▶ [EXPLORE THE MATERIAL]:
1. Answer these questions from the page text on systematic reviews and meta-analyses, one line each.
(a) What two sources of data does the METHODS section name?
(b) How many items does PubMed tag as "meta-analyses" from January 1, 1986, to December 4, 2015?
(c) What did the writer see in Ioannidis' graph?
2. Write out the part of the page text on systematic reviews and meta-analyses starting at "CONCLUSIONS: The production" and ending at "our finest hour.".

▶ [PAGE TEXT]:
________________________
Milbank Quarterly. 2016 94[3]:485-514.

POLICY POINTS: Currently, there is massive production of unnecessary, misleading, and conflicted systematic reviews and meta-analyses. Instead of promoting evidence-based medicine and health care, these instruments often serve mostly as easily produced publishable units or marketing tools. Suboptimal systematic reviews and meta-analyses can be harmful given the major prestige and influence these types of studies have acquired. The publication of systematic reviews and meta-analyses should be realigned to remove biases and vested interests and to integrate them better with the primary production of evidence.

CONTEXT: Currently, most systematic reviews and meta-analyses are done retrospectively with fragmented published information. This article aims to explore the growth of published systematic reviews and meta-analyses and to estimate how often they are redundant, misleading, or serving conflicted interests.

METHODS: Data included information from PubMed surveys and from empirical evaluations of meta-analyses.

FINDINGS: Publication of systematic reviews and meta-analyses has increased rapidly. In the period January 1, 1986, to December 4, 2015, PubMed tags 266,782 items as "systematic reviews" and 58,611 as "meta-analyses." Annual publications between 1991 and 2014 increased 2,728% for systematic reviews and 2,635% for meta-analyses versus only 153% for all PubMed-indexed items. Currently, probably more systematic reviews of trials than new randomized trials are published annually. Most topics addressed by meta-analyses of randomized trials have overlapping, redundant meta-analyses; same-topic meta-analyses may exceed 20 sometimes… Many other meta-analyses have serious flaws. Of the remaining, most have weak or insufficient evidence to inform decision making. Few systematic reviews and meta-analyses are both non-misleading and useful.

CONCLUSIONS: The production of systematic reviews and meta-analyses has reached epidemic proportions. Possibly, the large majority of produced systematic reviews and meta-analyses are unnecessary, misleading, and/or conflicted.

But when I looked at Ioannidis’ graph, I saw something else – a historical epoch of medicine. Is it any wonder that I didn’t know about meta-analyses and systematic reviews? There weren’t any at the time I went all Rip Van Winkle! That graph parallels a profound change in medicine – the age of evidence-based medicine, the age of managed care, the age of corporatization, the age of the clinical trial. Whatever you want to call it, it has been a distinct era. And it is hardly our finest hour.
________________________
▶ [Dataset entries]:
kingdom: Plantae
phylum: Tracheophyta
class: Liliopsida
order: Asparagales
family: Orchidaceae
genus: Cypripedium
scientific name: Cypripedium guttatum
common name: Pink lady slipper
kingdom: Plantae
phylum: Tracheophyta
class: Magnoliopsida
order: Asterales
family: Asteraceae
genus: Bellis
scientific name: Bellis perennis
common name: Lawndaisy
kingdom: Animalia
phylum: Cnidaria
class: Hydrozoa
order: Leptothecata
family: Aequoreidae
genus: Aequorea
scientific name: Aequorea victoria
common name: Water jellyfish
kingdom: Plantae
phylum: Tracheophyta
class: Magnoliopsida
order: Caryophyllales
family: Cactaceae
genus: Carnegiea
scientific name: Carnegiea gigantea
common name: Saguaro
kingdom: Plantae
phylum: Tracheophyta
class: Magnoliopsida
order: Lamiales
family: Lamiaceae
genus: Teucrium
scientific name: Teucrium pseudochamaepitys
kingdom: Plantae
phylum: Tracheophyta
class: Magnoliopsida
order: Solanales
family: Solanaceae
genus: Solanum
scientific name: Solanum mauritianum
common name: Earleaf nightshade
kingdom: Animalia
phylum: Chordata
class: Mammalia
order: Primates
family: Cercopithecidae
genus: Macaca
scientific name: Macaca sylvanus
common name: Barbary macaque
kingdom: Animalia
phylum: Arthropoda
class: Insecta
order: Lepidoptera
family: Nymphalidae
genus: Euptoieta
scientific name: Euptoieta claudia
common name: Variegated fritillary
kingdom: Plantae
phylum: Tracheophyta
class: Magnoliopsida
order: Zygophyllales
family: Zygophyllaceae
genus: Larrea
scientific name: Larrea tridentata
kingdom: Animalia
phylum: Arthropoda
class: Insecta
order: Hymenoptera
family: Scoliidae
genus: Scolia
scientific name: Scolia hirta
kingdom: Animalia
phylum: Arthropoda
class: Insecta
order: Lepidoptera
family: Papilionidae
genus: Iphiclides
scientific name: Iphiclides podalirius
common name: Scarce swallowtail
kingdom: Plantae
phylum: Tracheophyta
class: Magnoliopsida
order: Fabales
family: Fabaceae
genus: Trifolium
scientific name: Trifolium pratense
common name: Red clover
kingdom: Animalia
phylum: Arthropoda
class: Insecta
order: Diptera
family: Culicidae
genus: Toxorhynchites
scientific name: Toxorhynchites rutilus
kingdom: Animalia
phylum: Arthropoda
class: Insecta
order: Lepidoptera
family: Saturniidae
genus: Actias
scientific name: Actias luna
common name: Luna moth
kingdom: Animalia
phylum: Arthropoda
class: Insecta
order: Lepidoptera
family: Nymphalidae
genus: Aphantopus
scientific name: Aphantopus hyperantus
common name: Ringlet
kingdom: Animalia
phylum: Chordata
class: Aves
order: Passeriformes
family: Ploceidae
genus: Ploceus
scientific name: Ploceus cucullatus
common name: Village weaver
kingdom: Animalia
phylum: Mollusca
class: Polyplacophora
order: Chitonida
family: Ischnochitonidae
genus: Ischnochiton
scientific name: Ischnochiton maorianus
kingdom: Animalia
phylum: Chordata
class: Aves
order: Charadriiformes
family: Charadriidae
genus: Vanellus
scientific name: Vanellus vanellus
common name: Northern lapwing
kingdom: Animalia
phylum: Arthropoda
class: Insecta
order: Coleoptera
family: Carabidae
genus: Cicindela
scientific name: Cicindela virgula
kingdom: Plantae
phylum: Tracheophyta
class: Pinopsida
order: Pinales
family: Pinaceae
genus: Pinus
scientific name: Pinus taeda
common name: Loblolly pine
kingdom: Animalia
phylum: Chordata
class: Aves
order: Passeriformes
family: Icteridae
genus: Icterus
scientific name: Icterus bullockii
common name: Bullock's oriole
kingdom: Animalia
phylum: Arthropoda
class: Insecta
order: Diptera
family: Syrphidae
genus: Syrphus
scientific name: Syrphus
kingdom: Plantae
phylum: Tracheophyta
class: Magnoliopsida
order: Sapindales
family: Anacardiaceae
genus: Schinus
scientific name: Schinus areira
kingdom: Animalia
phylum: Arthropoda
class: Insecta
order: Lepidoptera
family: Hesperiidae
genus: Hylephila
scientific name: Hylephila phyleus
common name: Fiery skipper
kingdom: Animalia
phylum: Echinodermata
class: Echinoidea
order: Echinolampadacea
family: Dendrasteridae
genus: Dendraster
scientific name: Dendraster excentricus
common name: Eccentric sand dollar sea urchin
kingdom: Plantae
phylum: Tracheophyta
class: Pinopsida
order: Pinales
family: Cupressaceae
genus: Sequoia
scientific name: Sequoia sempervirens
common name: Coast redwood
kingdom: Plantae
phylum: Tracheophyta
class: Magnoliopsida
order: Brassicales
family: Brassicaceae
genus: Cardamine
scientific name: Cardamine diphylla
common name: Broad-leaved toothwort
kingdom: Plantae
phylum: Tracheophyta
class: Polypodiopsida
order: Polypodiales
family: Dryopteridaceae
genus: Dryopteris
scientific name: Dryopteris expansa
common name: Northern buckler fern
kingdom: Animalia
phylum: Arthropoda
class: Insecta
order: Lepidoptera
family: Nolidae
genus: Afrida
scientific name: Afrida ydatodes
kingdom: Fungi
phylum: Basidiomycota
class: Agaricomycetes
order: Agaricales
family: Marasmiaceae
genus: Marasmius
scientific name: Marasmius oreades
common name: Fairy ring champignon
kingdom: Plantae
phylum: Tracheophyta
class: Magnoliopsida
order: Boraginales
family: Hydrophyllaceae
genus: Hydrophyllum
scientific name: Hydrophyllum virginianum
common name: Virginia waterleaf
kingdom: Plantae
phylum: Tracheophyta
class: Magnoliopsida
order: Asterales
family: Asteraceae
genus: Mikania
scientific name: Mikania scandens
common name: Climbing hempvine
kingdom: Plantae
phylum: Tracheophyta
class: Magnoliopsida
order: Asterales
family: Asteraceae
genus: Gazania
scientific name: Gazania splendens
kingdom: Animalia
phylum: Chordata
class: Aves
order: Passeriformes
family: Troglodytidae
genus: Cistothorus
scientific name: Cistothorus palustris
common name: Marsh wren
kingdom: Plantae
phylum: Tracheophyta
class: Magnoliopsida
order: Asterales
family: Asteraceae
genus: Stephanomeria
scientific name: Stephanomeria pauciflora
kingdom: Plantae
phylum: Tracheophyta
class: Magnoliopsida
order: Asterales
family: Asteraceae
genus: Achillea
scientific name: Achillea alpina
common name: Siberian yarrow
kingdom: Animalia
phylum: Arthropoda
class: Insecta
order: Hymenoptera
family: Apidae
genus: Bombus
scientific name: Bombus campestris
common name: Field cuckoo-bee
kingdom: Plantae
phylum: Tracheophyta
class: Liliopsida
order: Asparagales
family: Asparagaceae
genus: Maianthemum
________________________
▶ [TASK RESULTS]:
1.
(a) PubMed surveys and empirical evaluations of meta-analyses
(b) 58,611
(c) A historical epoch of medicine

2.
CONCLUSIONS: The production of systematic reviews and meta-analyses has reached epidemic proportions. Possibly, the large majority of produced systematic reviews and meta-analyses are unnecessary, misleading, and/or conflicted.

But when I looked at Ioannidis’ graph, I saw something else – a historical epoch of medicine. Is it any wonder that I didn’t know about meta-analyses and systematic reviews? There weren’t any at the time I went all Rip Van Winkle! That graph parallels a profound change in medicine – the age of evidence-based medicine, the age of managed care, the age of corporatization, the age of the clinical trial. Whatever you want to call it, it has been a distinct era. And it is hardly our finest hour.